▸ Task description: Copy out the data word for word, from the line with "On the Beat (Richard Schwartz - Insurance" up to and including the line with "On the Beat - 05/22/23".

=====

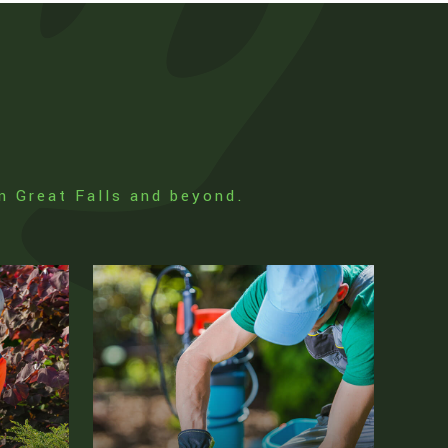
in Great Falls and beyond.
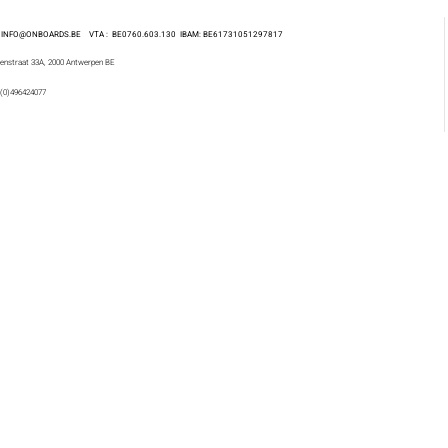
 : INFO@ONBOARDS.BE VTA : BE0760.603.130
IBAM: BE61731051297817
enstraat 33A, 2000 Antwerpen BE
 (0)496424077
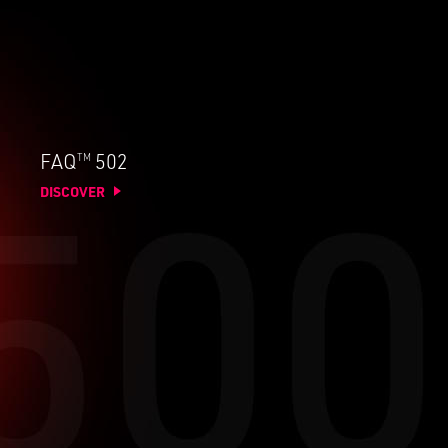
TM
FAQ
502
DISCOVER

=====

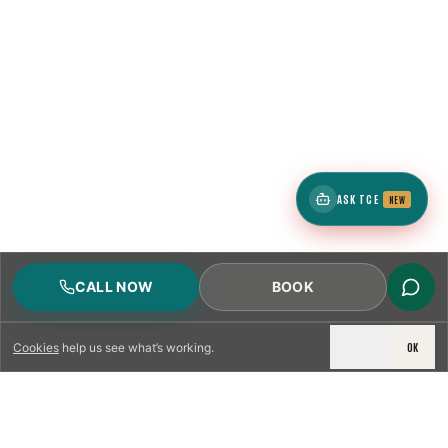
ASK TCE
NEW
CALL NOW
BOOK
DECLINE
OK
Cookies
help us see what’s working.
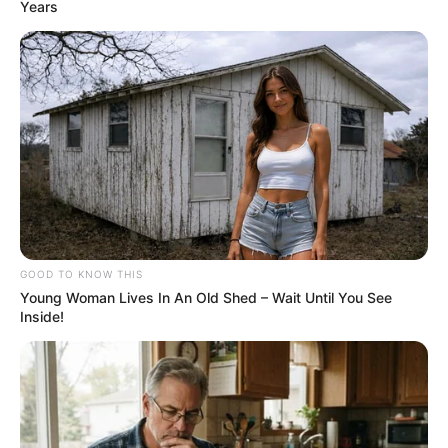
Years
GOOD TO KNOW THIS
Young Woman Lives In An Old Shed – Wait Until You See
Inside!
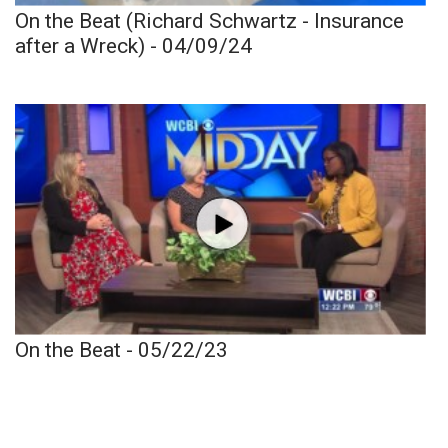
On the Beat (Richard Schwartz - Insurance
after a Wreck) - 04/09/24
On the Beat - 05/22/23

=====

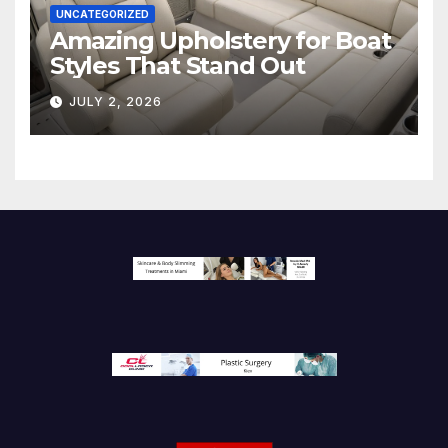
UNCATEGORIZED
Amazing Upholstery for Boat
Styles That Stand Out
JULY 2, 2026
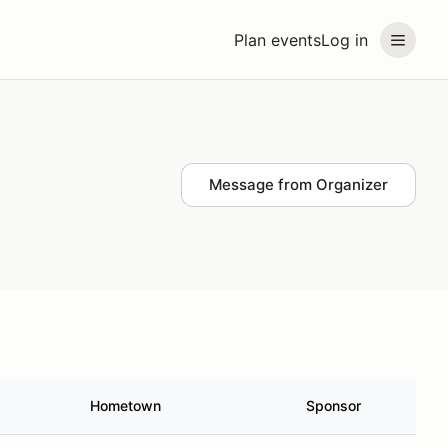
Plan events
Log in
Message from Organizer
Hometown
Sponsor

=====

▸ Exercise output:
On the Beat (Richard Schwartz - Insurance
after a Wreck) - 04/09/24
On the Beat - 05/22/23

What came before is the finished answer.